The two began taking weekly tea ceremony lessons in 1984 and continued for 35 years. “It focuses on harmony, purity, respect and tranquility, and he really lived all of these precepts,” Izutsu said.

Matsuda’s former secretary Brenda Kanno credited his upbringing for much of his success as a leader.

“That generation grew up with different values; the work and personal ethics are very different from today,” she said. “People took care of each other back then. He always looked at issues from all perspectives and not just jump in to make a quick decision.

“He was an engineer. He got criticized for taking too long to make a decision, but that was because of his process of thinking and looking at issues from all sides. He also was very conscious of the other person’s feelings — basically treat everyone with the same courtesy and respect that you would expect for yourself.”
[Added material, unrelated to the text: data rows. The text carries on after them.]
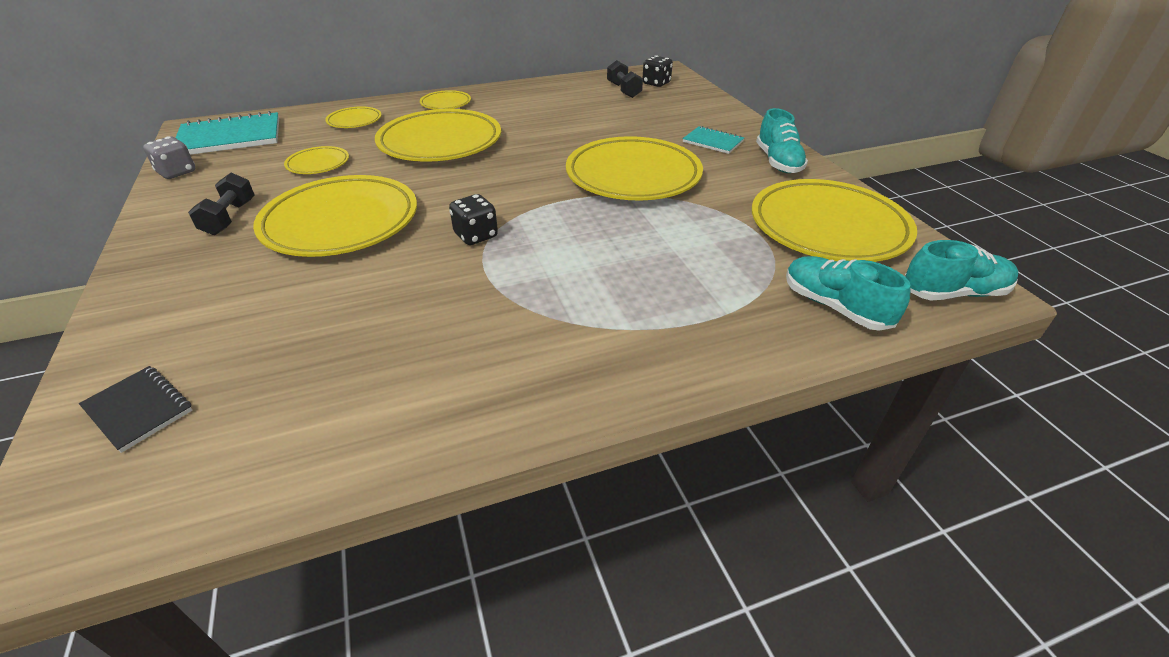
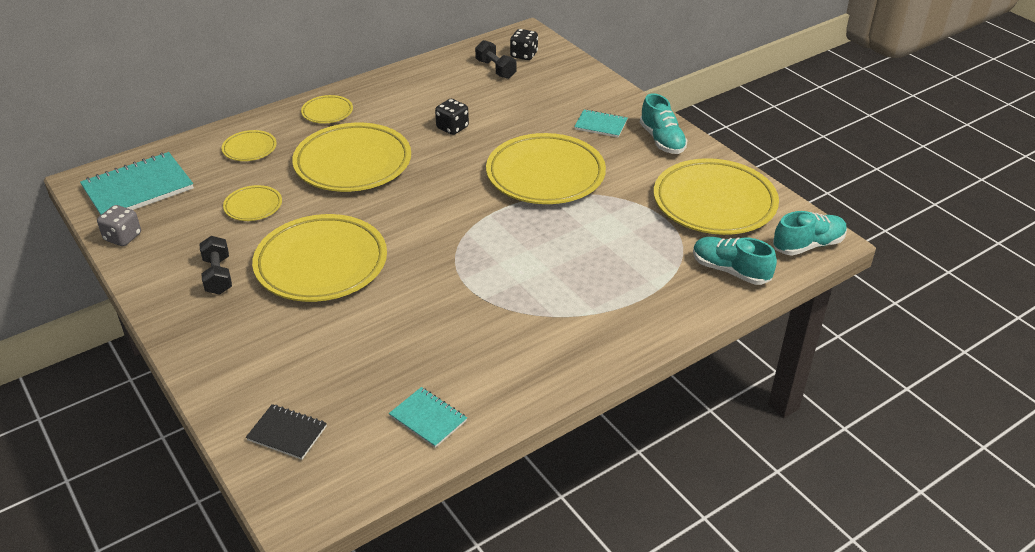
camera: 15 degrees left, 0 degrees up
black dice [449,194,498,245] -> black dice moved to [435,99,469,135]
none -> turquoise notebook [389,387,467,448]

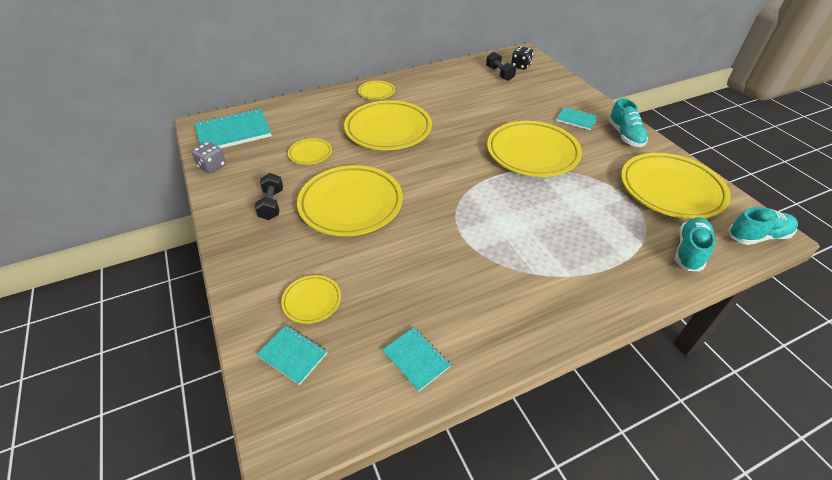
camera: 10 degrees right, 5 degrees up
yellow plate [222,130,277,161] -> yellow plate moved to [281,275,341,324]
black notebook [246,404,327,460] -> turquoise notebook [256,325,327,385]
black dice [435,99,469,135] -> none
turquoise shoe [693,237,777,285] -> turquoise shoe turned 75 degrees clockwise [675,217,715,271]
After stepping down as UH president, Matsuda served as executive director of the RCUH from 1984 to 1994 and helped form the Pacific International Center for High Technology Research, serving as its chairman. In 2003, he led a fundraising drive to raise $9 million to save the Japanese Cultural Center from having to sell its building, according to the UH release. A year later he was honored as a “Living Treasure” by the Honpa Hongwanji Mission of Hawai‘i.
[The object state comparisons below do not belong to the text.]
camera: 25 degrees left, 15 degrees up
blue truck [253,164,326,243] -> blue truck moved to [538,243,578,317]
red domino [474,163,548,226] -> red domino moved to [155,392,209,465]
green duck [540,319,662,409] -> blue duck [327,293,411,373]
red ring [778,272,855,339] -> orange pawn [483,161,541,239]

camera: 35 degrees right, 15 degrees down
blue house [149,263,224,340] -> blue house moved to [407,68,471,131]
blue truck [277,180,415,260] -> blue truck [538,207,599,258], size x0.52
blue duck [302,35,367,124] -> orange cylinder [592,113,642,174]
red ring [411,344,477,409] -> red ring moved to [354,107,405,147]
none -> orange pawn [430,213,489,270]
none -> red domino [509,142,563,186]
Honolulu Community College’s Fujio Matsuda Technology Training and Education Center is named in his honor.

Despite Matsuda’s busy work life, Tom Matsuda said his father “enjoyed being a dad, being with his family, taking us out and doing things and having fun with us. He loved big family gatherings. He liked to sing, and growing up in Kakaako, he learned a lot of Hawaiian music.”

All his children followed in his footsteps, one way or another, with careers in education, public service or social justice, and one of his sons is an engineer.

Fujio Matsuda is also survived by sons Bailey and Richard; daughters Sherry, Joan and Ann; 14 grandchildren and seven great-grandchildren.

The family plans to hold a public memorial gathering when it is safe to do so. In lieu of gifts or flowers, the family requests donations to the Fujio and Amy Matsuda Scholarship Fund at the University of Hawaii Foundation.